Brittany Ferries’ newest ferry, the Salamanca, took to the water for the first time last week – and is the first of the fleet to be powered by natural gas.
The ship, currently under construction in the Weihei in China, is the second of three E-flexer class ships ordered by Brittany Ferries and will begin service in 2022. The first ship in the class, the Galicia, went into service in December 2020. The third ship, Santoña, will follow in 2023 and will also be powered by LNG. They will join Brittany Ferries’ existing fleet of 12 ships that connect France, Ireland (Cork), the Uk and Spain. Currently, all three ships will service the company’s long-distance routes connecting the UK and Spain.
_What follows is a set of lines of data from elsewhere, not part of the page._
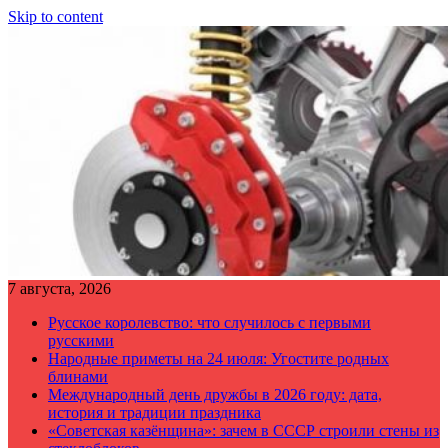
Skip to content
7 августа, 2026
Русское королевство: что случилось с первыми
русскими
Народные приметы на 24 июля: Угостите родных
блинами
Международный день дружбы в 2026 году: дата,
история и традиции праздника
«Советская казёнщина»: зачем в СССР строили стены из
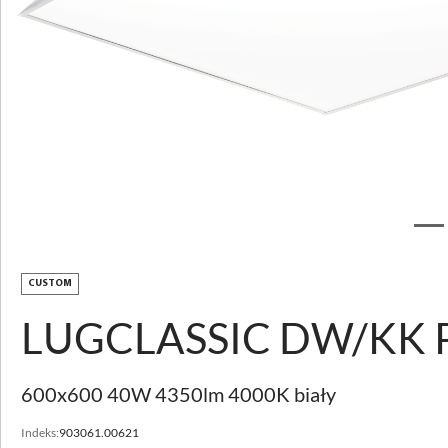
Pobierz zdjęcie
LUGCLASSIC LB LED
p/t
OPIS PRODUKTU
CUSTOM
PARAMETRY TECHNICZNE
LUGCLASSIC DW/KK P
DO POBRANIA
AKCESORIA
600x600 40W 4350lm 4000K biały
POZNAJ USŁUGI
CUSTOMIZACJA
Indeks:
903061.00621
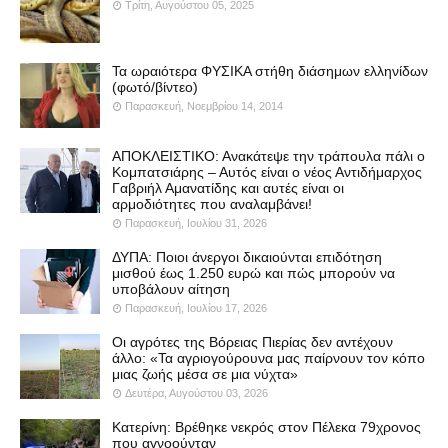
Τρίτη, Αυγούστου 05, 2025
Τα ωραιότερα ΦΥΣΙΚΑ στήθη διάσημων ελληνίδων
(φωτό/βίντεο)
Παρασκευή, Νοεμβρίου 14, 2014
ΑΠΟΚΛΕΙΣΤΙΚΟ: Ανακάτεψε την τράπουλα πάλι ο
Κομπατσιάρης – Αυτός είναι ο νέος Αντιδήμαρχος
Γαβριήλ Αμανατίδης και αυτές είναι οι
αρμοδιότητες που αναλαμβάνει!
Παρασκευή, Ιουλίου 31, 2026
ΔΥΠΑ: Ποιοι άνεργοι δικαιούνται επιδότηση
μισθού έως 1.250 ευρώ και πώς μπορούν να
υποβάλουν αίτηση
Παρασκευή, Ιουλίου 17, 2026
Οι αγρότες της Βόρειας Πιερίας δεν αντέχουν
άλλο: «Τα αγριογούρουνα μας παίρνουν τον κόπο
μιας ζωής μέσα σε μια νύχτα»
Δευτέρα, Αυγούστου 03, 2026
Κατερίνη: Βρέθηκε νεκρός στον Πέλεκα 79χρονος
που αγνοούνταν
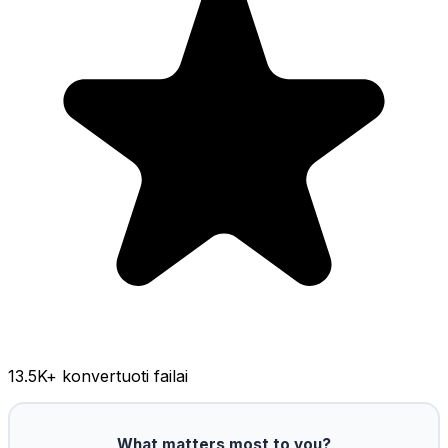
13.5K
+ konvertuoti failai
What matters most to you?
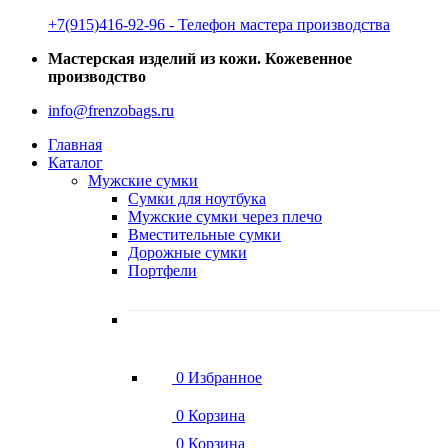
‭+7(915)416-92-96 ‬- Телефон мастера производства
Мастерская изделий из кожи. Кожевенное
производство
info@frenzobags.ru
Главная
Каталог
Мужские сумки
Сумки для ноутбука
Мужские сумки через плечо
Вместительные сумки
Дорожные сумки
Портфели
0
Избранное
0
Корзина
0
Корзина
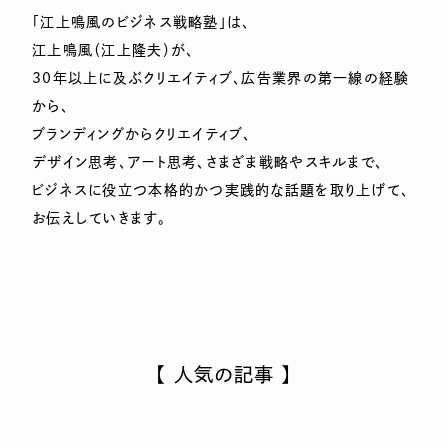
「江上鳴風のビジネス戦略塾」は、
江上鳴風（江上隆夫）が、
30年以上に及ぶクリエイティブ、広告業界の第一線の経験
から、
ブランディングからクリエイティブ、
デザイン思考、アート思考、さまざま戦略やスキルまで、
ビジネスに役立つ本格的かつ実践的な話題を取り上げて、
お伝えしていきます。
【 人気の記事 】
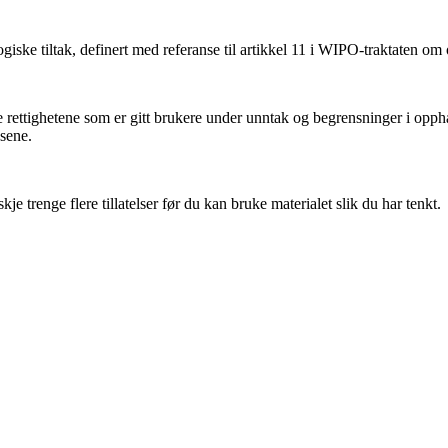
iske tiltak, definert med referanse til artikkel 11 i WIPO-traktaten om
ettighetene som er gitt brukere under unntak og begrensninger i oppha
nsene.
 trenge flere tillatelser før du kan bruke materialet slik du har tenkt.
Fleet renewal is one of the pillars of Brittany Ferries’ five-year recovery plan. The investment in new ships was made well before the pandemic began, but a trio of cleaner, more efficient and comfortable vessels will help secure the company’s future ensuring the continuity of passenger and freight services.
“In spite of Brexit and Covid which have cost our company several hundred million euros already, I am determined on our path towards eco-responsibility and energy transition,” said Jean-Marc Roué, president of Brittany Ferries. “It is a formal commitment I’ve made: we will continue, despite these crises, to reduce our carbon footprint, to keep on improving our fleet and to contribute to the development of the regions we serve. Salamanca is a good illustration of this. By renewing our fleet today, we are ensuring a return to growth tomorrow and Brittany Ferries and our partners remain confident in the future.”
As part of its commitment to greater eco-responsiblity, each E-Flexer vessel promises a significant reduction in air quality and greenhouse gas emissions. There are also smoother, quieter and benefit from less vibration with better sea handling, to the benefit of passengers.
LNG (liquefied natural gas) is a fuel which emits virtually no sulphur dioxide, nitrogen dioxide or particulate emissions, following combustion. In addition, because LNG burns more efficiently than diesel, there is a reduction in carbon dioxide (CO2) output of around 25 percent.
Like her sister, Salamanca will weigh-in at over 42,000 gross tonnes. That means she will be one of the largest ships ever to serve the company, and at 215 metres long she will be joint-longest. She will carry 1,015 passengers, with nearly 3km of lane-space to house passenger and freight vehicles.
She will of course be French-flagged and crewed by dedicated French seafarers.